### Tarefa curta
Reúna todas as linhas abaixo em que aparece a palavra "societal".

### Linhas de uma coleta de dados
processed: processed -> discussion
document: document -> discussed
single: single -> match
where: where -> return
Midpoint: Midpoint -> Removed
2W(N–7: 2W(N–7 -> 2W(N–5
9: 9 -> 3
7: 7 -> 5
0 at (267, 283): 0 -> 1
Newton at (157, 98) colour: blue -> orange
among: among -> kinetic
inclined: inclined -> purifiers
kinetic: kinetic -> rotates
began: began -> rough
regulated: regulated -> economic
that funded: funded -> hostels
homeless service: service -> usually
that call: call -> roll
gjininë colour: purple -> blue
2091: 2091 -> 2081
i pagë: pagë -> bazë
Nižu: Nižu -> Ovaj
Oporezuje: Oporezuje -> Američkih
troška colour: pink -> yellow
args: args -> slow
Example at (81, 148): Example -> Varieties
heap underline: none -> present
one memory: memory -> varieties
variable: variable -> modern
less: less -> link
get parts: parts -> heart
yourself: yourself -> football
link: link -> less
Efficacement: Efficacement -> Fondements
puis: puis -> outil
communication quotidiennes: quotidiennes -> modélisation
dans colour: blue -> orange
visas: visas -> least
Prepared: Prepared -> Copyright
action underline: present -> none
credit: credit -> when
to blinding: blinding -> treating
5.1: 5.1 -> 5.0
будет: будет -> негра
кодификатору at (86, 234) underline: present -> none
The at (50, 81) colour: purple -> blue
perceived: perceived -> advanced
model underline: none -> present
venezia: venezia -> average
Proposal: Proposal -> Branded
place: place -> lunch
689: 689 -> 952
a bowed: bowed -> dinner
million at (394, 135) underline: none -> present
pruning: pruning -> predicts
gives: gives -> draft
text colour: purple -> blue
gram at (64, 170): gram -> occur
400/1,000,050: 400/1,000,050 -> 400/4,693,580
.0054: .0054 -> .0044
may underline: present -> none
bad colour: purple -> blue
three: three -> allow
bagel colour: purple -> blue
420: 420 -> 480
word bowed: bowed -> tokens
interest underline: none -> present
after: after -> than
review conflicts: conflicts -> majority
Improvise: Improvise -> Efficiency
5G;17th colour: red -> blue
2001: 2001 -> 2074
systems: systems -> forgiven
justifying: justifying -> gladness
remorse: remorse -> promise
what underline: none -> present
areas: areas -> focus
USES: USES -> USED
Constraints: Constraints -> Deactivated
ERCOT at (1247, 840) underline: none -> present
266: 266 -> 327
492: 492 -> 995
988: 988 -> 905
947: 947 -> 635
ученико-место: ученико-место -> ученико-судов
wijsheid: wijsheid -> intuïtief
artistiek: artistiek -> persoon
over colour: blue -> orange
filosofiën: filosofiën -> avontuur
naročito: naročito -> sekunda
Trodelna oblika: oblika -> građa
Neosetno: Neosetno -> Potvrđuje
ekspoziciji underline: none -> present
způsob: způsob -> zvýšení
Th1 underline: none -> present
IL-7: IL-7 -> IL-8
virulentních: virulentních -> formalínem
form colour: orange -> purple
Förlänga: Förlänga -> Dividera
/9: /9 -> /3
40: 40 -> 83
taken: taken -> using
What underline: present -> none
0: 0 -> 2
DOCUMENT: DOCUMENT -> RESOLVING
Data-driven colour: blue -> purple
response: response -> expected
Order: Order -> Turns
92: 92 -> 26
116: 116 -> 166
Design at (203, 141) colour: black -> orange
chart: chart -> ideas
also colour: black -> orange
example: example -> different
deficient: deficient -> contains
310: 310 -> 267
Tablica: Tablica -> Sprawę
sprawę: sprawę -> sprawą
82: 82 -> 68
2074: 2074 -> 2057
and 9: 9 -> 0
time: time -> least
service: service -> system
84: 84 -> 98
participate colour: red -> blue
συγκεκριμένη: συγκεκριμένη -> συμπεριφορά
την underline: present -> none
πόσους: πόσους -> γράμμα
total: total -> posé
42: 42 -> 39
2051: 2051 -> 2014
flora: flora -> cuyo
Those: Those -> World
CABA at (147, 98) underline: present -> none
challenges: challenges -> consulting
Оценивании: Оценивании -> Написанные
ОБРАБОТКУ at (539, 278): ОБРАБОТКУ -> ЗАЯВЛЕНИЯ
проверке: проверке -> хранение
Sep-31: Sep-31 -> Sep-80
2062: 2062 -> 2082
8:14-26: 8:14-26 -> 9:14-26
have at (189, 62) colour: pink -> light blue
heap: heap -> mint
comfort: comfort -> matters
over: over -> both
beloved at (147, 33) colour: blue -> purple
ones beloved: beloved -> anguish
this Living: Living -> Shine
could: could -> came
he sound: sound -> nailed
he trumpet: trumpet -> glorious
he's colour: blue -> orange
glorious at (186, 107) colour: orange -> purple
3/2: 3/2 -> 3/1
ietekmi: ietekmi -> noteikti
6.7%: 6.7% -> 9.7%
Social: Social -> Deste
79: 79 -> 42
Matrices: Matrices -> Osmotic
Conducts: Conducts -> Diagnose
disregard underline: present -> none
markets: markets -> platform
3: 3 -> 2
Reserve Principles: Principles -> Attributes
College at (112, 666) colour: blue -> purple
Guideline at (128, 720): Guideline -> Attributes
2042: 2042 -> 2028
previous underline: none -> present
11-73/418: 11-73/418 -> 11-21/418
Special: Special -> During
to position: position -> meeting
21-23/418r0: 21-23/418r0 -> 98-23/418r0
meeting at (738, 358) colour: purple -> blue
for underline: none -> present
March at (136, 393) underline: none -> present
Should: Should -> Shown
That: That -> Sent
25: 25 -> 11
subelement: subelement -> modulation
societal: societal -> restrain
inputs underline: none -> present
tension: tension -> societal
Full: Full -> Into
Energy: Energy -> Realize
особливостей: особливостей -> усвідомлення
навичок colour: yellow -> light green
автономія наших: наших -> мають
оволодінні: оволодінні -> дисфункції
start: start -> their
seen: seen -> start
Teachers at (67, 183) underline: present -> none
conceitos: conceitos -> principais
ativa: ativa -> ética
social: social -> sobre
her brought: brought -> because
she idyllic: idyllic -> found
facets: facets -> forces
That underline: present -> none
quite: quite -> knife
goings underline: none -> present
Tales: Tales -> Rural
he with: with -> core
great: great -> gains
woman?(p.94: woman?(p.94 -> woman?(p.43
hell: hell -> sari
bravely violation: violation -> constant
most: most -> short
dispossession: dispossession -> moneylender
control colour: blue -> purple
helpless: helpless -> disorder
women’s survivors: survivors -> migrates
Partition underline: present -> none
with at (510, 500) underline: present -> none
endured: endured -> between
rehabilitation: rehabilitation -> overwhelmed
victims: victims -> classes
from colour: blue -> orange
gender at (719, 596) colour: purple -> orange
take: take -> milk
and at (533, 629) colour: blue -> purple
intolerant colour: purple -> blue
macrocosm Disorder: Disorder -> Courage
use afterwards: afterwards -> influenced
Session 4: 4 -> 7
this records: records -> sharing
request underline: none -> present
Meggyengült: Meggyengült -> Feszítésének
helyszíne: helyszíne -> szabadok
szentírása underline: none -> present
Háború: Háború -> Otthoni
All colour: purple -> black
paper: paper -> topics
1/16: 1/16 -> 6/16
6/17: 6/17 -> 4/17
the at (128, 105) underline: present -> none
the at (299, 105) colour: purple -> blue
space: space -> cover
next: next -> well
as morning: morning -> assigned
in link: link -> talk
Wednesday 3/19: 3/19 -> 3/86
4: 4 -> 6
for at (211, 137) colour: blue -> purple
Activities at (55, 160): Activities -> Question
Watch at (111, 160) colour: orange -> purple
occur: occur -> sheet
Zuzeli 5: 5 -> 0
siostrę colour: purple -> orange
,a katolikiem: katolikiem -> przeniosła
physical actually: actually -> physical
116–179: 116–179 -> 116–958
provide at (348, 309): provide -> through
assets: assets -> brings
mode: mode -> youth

### Resposta da tarefa
societal: societal -> restrain
tension: tension -> societal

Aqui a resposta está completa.